During the Clinton administration, Mr. Chollet served as chief speechwriter for UN Ambassador Richard Holbrooke, and as special adviser to Deputy Secretary of State Strobe Talbott. From 2002 to 2004, he was foreign policy adviser to U.S. Senator John Edwards (D-NC), both on his legislative staff and during the 2004 Kerry-Edwards presidential campaign.
 
Mr. Chollet has been a fellow at the Center for a New American Security (CNAS), the Brookings Institution, the Center for Strategic and International Studies (CSIS), and the American Academy in Berlin. He has been a visiting scholar and adjunct professor at the George Washington University and an adjunct associate professor at Georgetown University.

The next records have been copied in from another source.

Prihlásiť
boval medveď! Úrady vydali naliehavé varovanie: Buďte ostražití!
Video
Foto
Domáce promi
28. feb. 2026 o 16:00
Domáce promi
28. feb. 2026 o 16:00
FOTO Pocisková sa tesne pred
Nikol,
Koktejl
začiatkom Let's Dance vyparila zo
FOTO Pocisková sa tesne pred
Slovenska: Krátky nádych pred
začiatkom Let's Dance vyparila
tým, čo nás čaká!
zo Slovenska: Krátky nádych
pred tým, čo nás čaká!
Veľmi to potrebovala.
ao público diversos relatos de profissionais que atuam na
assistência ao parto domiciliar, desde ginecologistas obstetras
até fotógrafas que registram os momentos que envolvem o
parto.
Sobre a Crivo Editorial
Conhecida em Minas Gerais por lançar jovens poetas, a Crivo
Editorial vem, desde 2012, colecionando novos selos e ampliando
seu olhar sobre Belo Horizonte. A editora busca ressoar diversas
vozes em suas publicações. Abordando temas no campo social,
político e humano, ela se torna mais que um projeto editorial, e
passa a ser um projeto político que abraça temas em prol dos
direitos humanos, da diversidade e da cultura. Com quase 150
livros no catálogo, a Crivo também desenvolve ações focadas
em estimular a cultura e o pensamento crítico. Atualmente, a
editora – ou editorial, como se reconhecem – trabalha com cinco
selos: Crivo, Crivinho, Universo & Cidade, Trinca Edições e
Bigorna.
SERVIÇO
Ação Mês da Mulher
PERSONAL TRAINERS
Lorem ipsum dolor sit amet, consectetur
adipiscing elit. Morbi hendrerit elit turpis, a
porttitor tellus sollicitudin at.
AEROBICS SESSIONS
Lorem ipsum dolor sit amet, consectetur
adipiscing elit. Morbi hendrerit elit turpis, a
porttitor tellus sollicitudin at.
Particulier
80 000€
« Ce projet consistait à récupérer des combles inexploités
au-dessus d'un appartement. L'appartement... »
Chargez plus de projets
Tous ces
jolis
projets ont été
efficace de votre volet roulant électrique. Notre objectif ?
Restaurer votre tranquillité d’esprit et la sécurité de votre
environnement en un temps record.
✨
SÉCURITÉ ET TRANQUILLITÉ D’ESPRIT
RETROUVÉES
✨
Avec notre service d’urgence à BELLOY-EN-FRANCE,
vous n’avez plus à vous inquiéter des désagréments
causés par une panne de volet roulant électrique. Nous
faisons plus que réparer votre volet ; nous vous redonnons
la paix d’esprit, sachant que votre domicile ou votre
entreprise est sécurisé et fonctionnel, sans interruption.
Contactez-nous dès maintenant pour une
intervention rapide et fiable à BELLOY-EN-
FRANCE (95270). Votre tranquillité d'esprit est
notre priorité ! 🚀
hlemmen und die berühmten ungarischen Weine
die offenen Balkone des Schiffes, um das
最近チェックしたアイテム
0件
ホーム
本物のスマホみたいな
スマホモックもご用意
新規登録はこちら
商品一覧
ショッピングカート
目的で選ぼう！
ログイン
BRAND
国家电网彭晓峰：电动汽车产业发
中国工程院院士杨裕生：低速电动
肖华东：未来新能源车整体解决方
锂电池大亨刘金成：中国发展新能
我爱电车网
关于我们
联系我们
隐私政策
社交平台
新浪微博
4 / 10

He also assisted former Secretaries of State James A. Baker III and Warren Christopher, as well as Holbrooke and Talbott, with the research and writing of their memoirs.
 
Mr. Chollet is author, co-author, or co-editor of seven books on U.S. foreign policy, including The Long Game: How Obama Defied Washington and Redefined America’s Role in the World (PublicAffairs, 2016), America Between the Wars: From 11/9 to 9/11, co-authored with James Goldgeier (PublicAffairs, 2008), and The Unquiet American: Richard Holbrooke in the World, co-edited with Samantha Power (PublicAffairs, 2011), and his commentaries and reviews on U.S. foreign policy and politics have appeared in many other books and publications.
 
He is the recipient of numerous honors and awards, including the U.S. Department of Defense Medal for Distinguished Public Service, the U.S. Secretary of Defense Medal for Outstanding Public Service, the U.S. State Department Superior Honor Award, the Latvia Minister of Defense Medal of Honorary Recognition, and the Lithuania Minister of Defense Medal of Merit.